The data encoding and reconstruction process means that any two disks on different nodes, and more than two disks on the same node, can be lost without losing data. Sun StorageTek 5800 system nodes do not contain any more than one fragment of a file. Also, a node failure or even two node failures are unlikely to result in a loss of data because the fragments are distributed across nodes.

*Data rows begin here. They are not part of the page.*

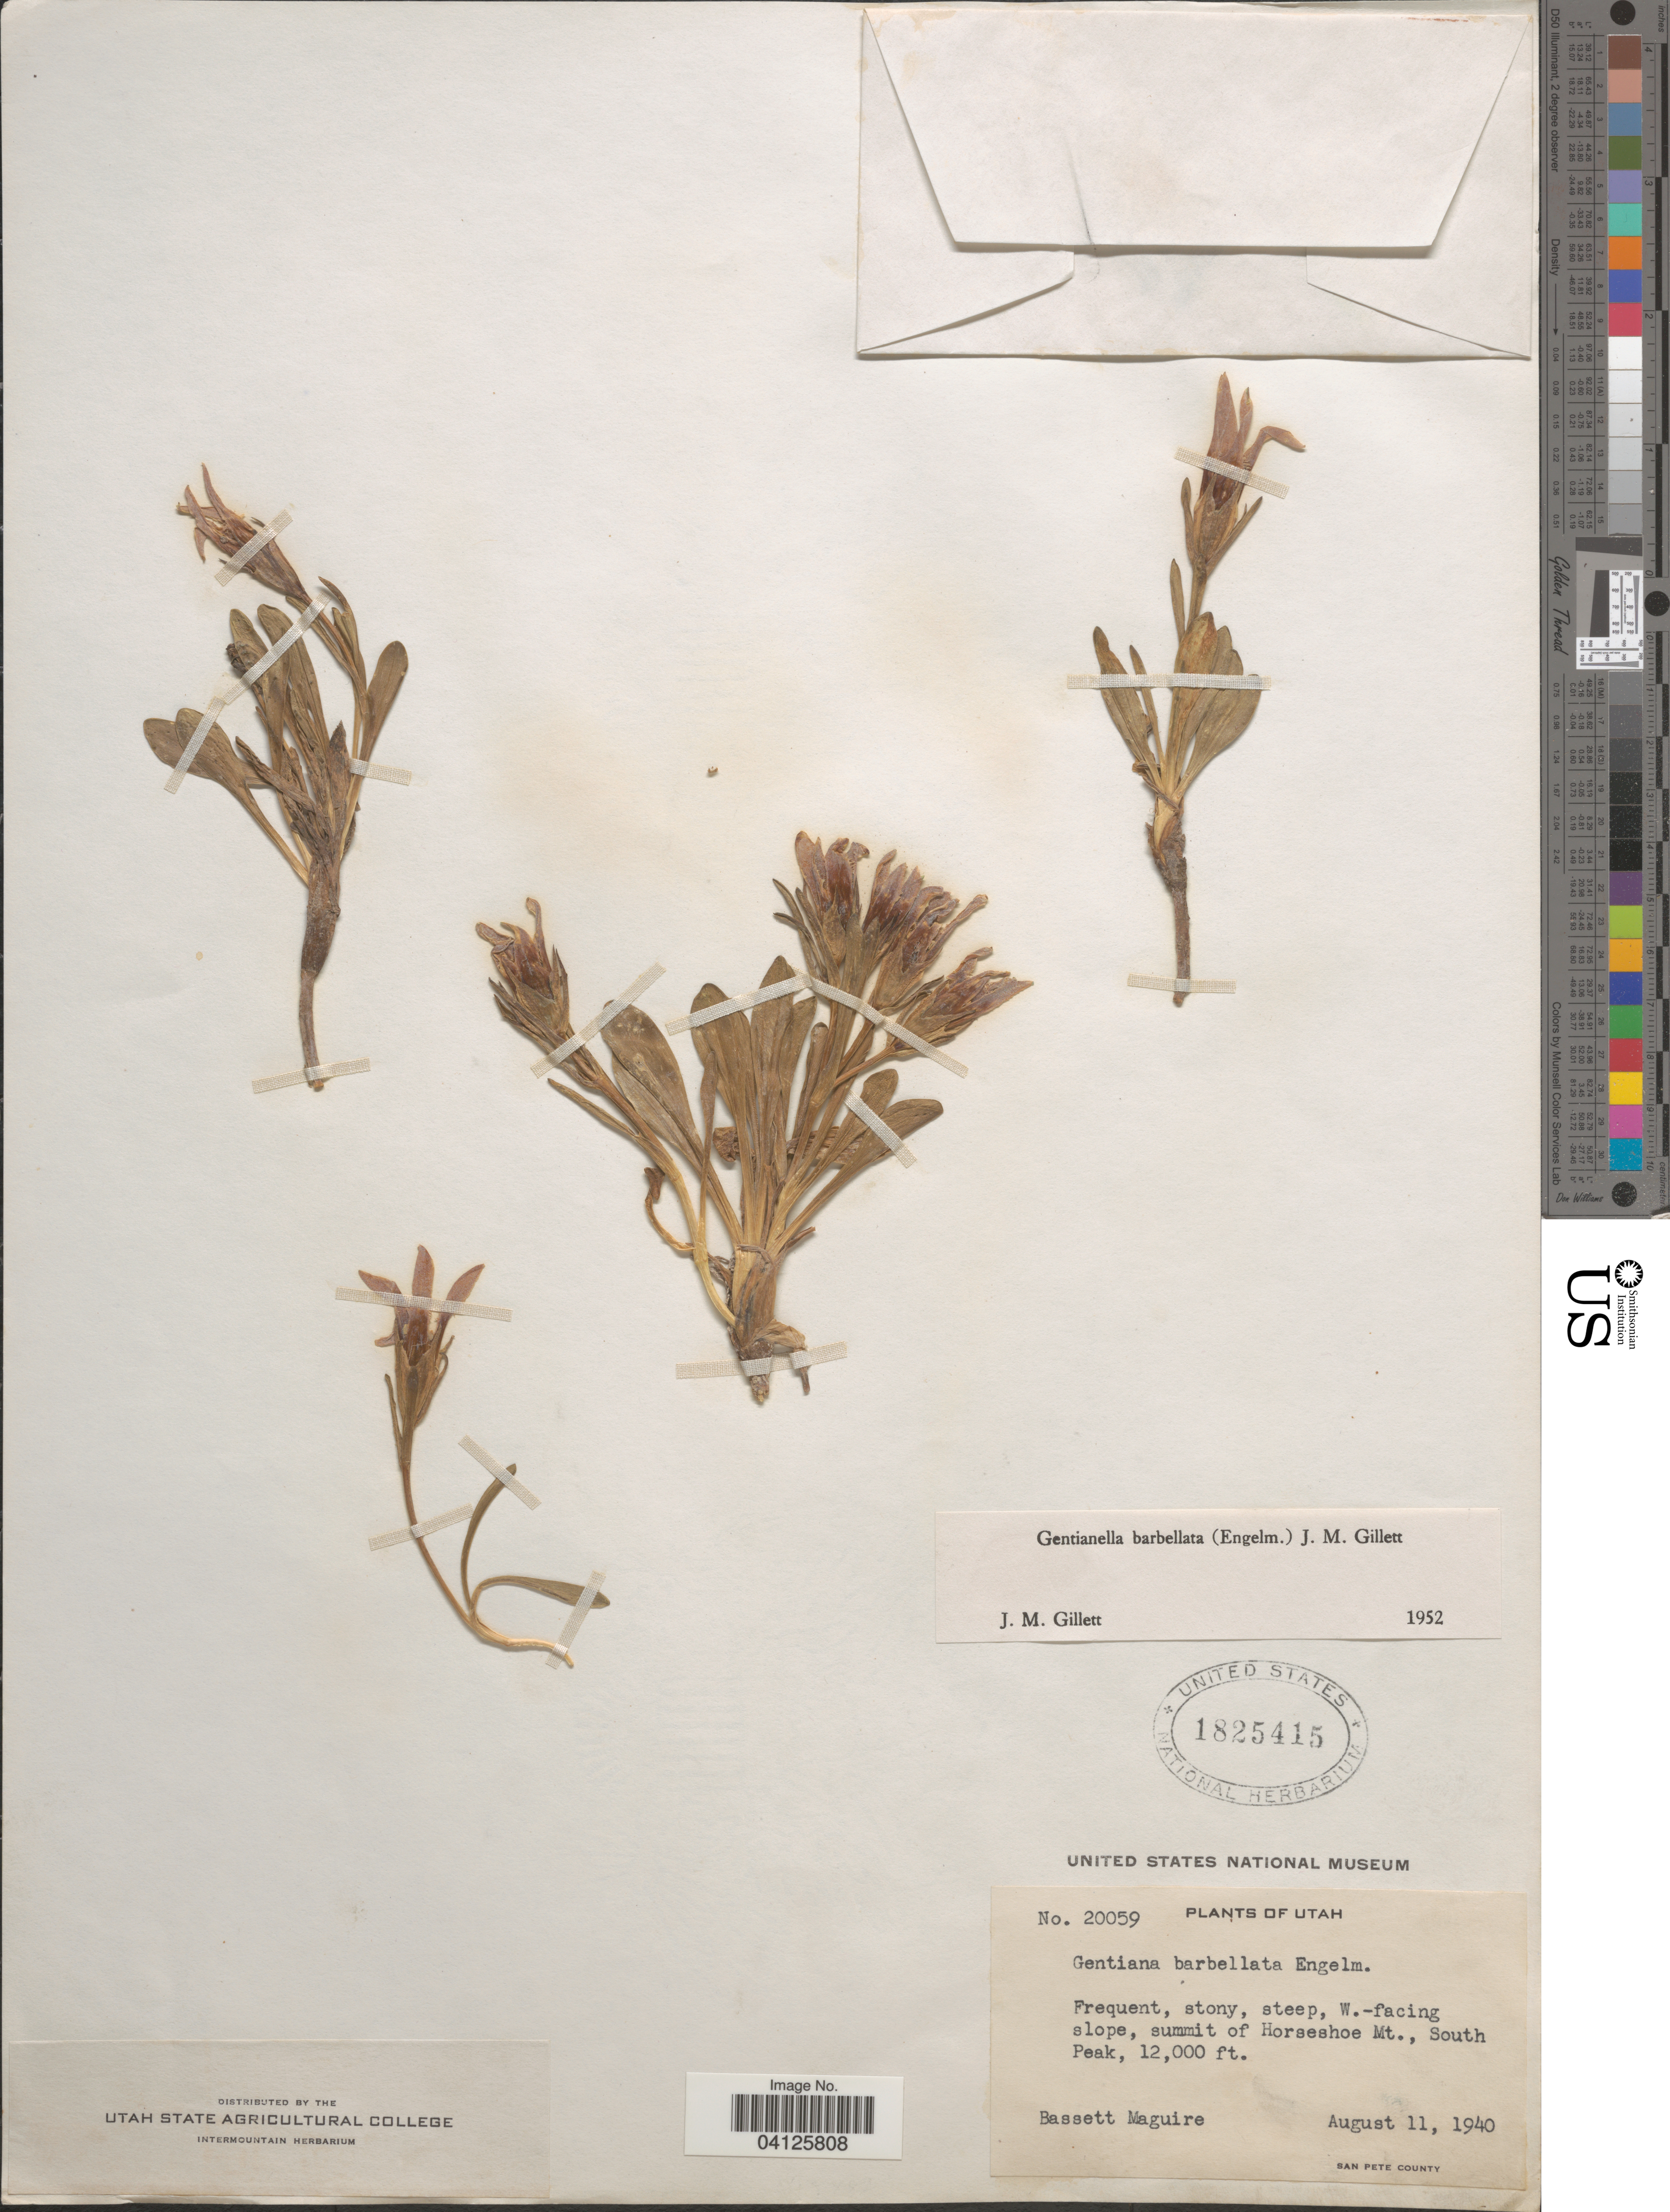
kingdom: Plantae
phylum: Tracheophyta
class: Magnoliopsida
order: Gentianales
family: Gentianaceae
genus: Gentianella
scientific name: Gentianella barbellata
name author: (Engelm.) J.M. Gillett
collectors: B. Maguire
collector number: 20059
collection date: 1940-08-11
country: United States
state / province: Utah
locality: W.-facing slope, summit of Horseshoe Mt., South Peak. San Pete County.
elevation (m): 3658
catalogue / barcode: US 1825415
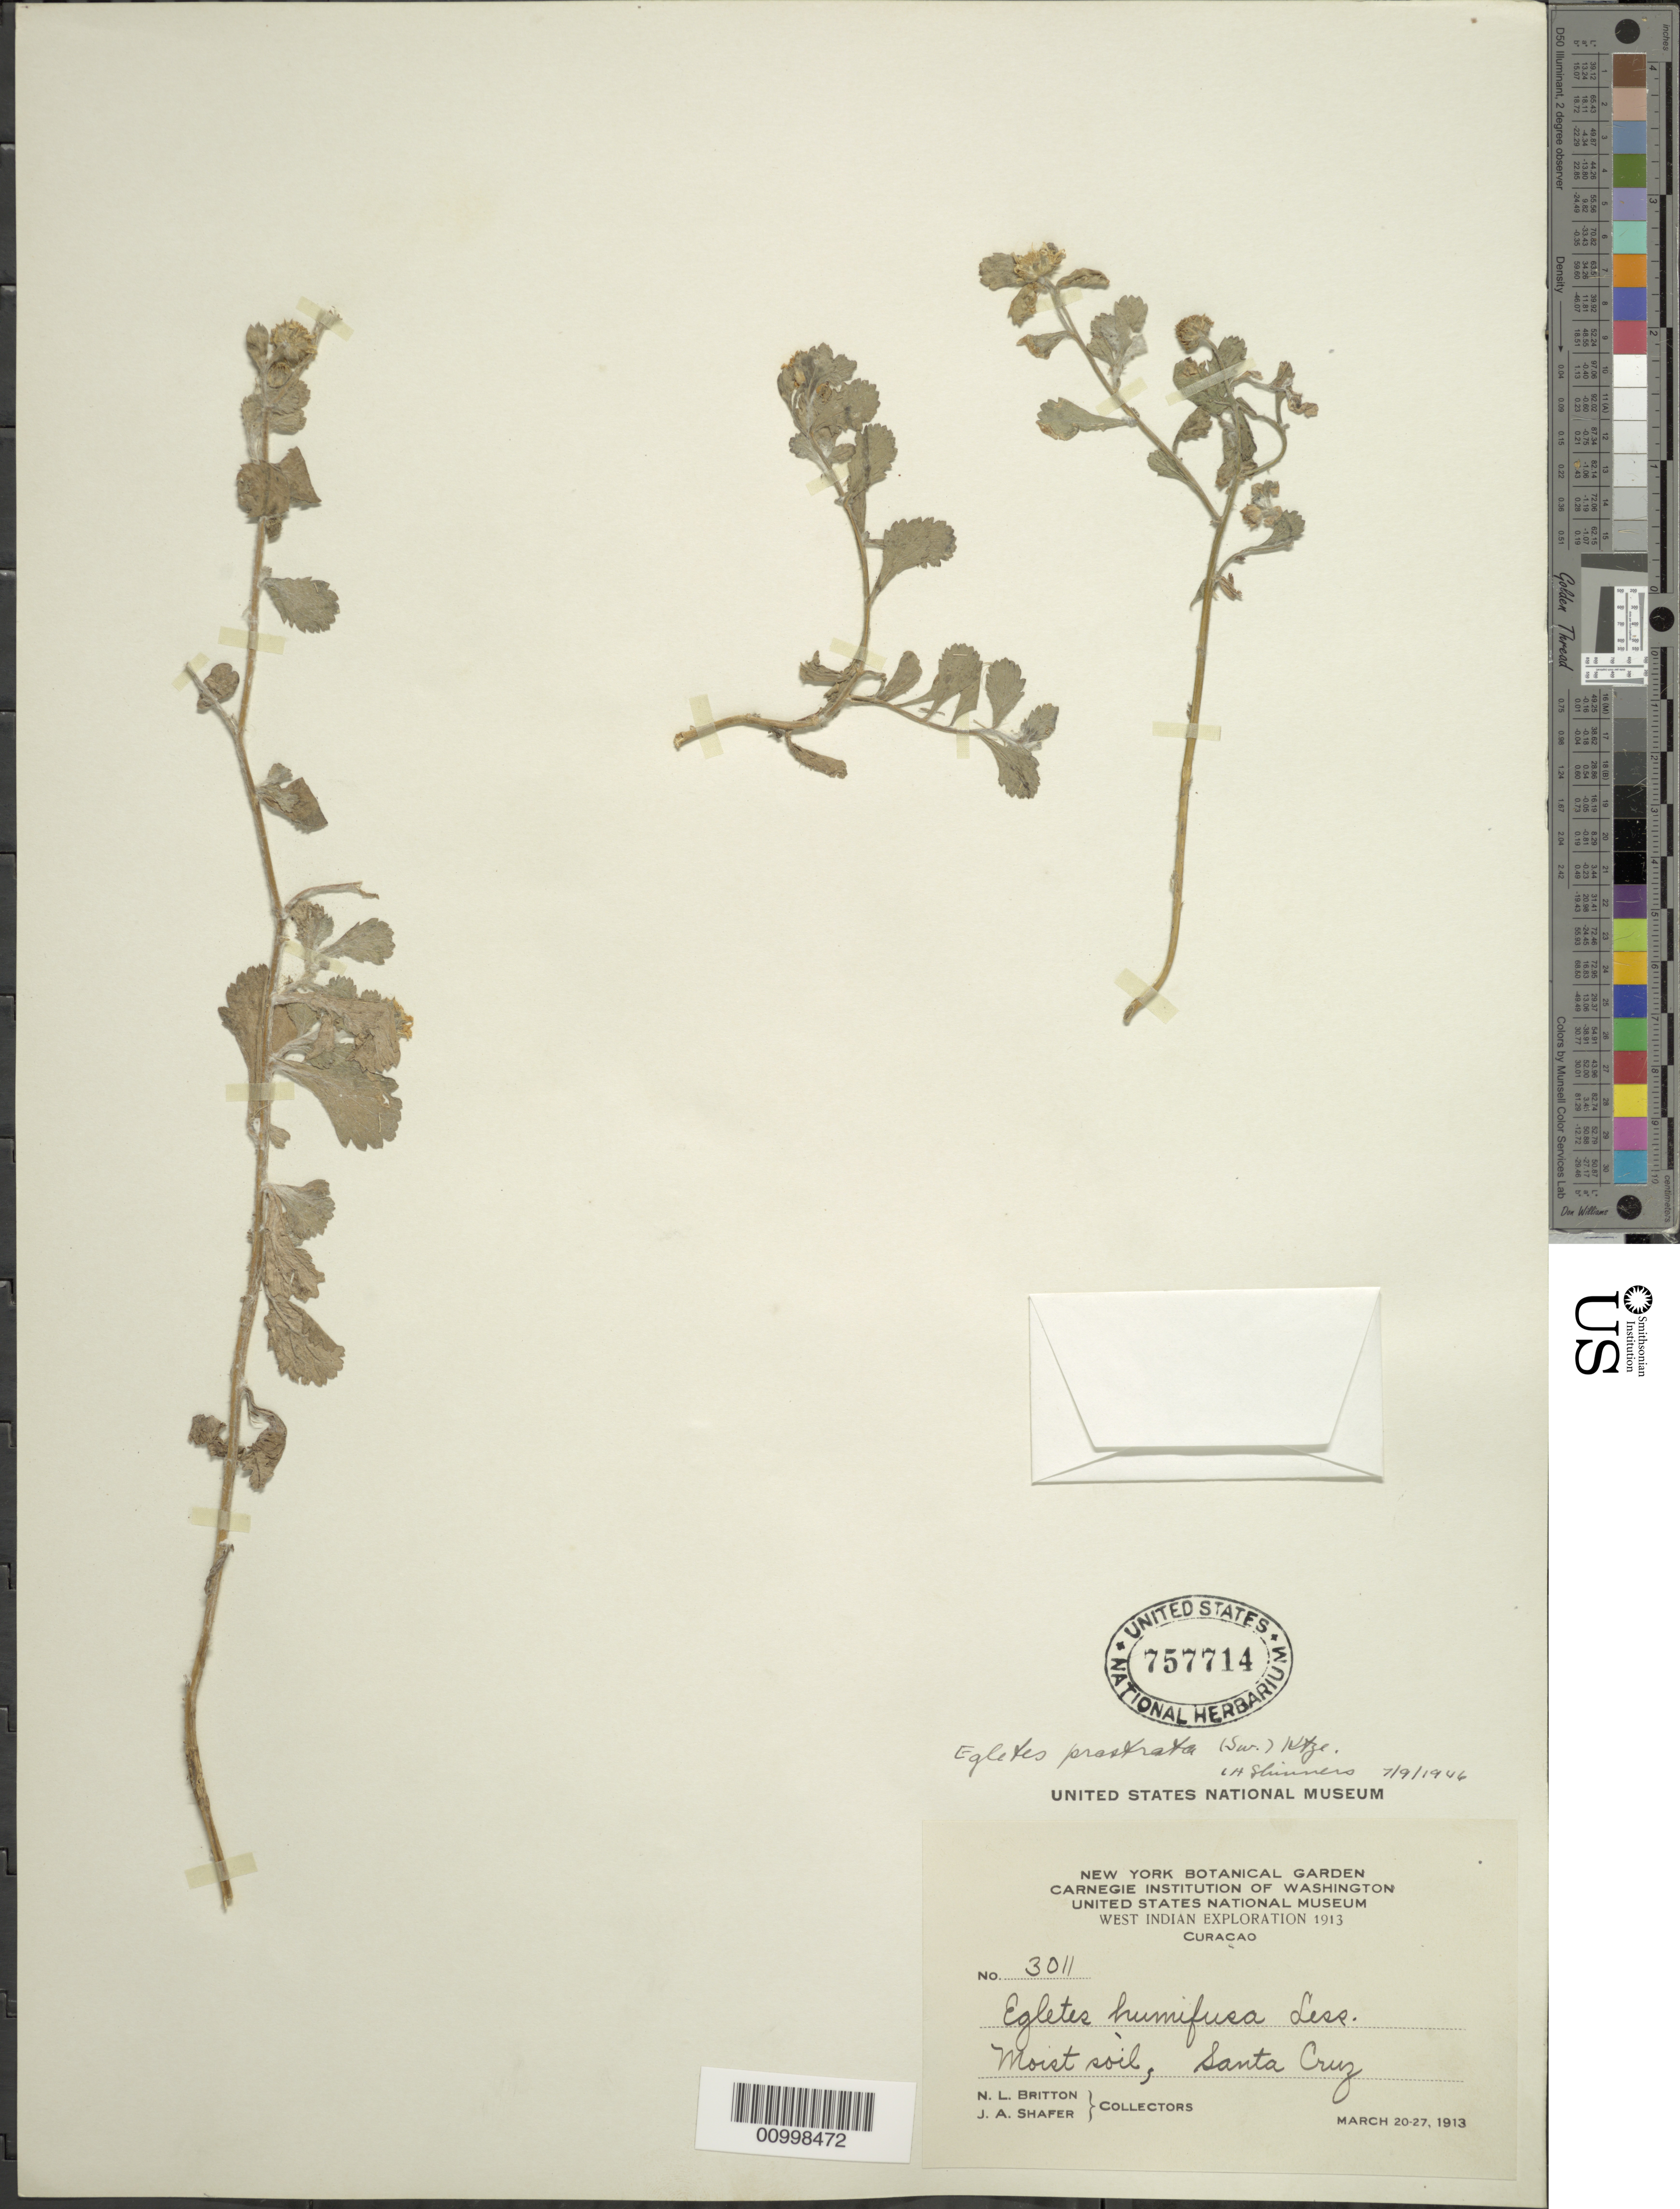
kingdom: Plantae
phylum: Tracheophyta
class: Magnoliopsida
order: Asterales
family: Asteraceae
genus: Egletes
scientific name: Egletes prostrata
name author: (Sw.) Kuntze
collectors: N. Britton & J. A. Shafer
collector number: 3011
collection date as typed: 20 Mar 1913 to 27 Mar 1913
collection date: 1913-03-20/1913-03-27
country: Curaçao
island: Curaçao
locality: Moist soil, Santa Cruz.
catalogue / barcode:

The objective here is to encode and distribute data and parity fragments in such a manner that the loss of a disk or even multiple disks does not result in a loss of data. Thus, if you lose a disk, the system regenerates the lost data elsewhere, and when you replace disks, they are automatically populated with data through background healing tasks. See the section that follows for more information.

Node Failure and Recovery

FIGURE 1-10 shows a graphical representation of a node failure. It first shows a failure in node 4 (X) and then displays the fragments on that failed node being relocated to different disks in different nodes. Specifically, the parity fragment of Object 1 is relocated to node 13, disk 1, while the data fragment of Object 2 is relocated to node 12, disk 3.


FIGURE 1-10 Node Failure and Fragment Relocation Example

Figure shows a graphical representation of a node failure and fragement relocation.


As shown in FIGURE 1-10, the recovery process restores reliability by re-creating fragments on the failed node to different nodes in the system. Once the recovery process is complete, the system is again at full reliability. Thus, the urgency to replace the failed node is reduced, allowing for deferred maintenance.

A design that allows for deferred maintenance is a major advantage the Sun StorageTek 5800 system possesses over more traditional storage systems. When a Sun StorageTek 5800 system cell heals itself following the failure of a disk or server component, lost fragments are fully and reliably recovered without the use of dedicated, hot-spare components. As long as spare capacity remains in the system, recovery can occur over and over again without requiring the replacement of failed components. Indeed, for normal component failures, the Sun StorageTek 5800 system is intended to go four to six months without servicing.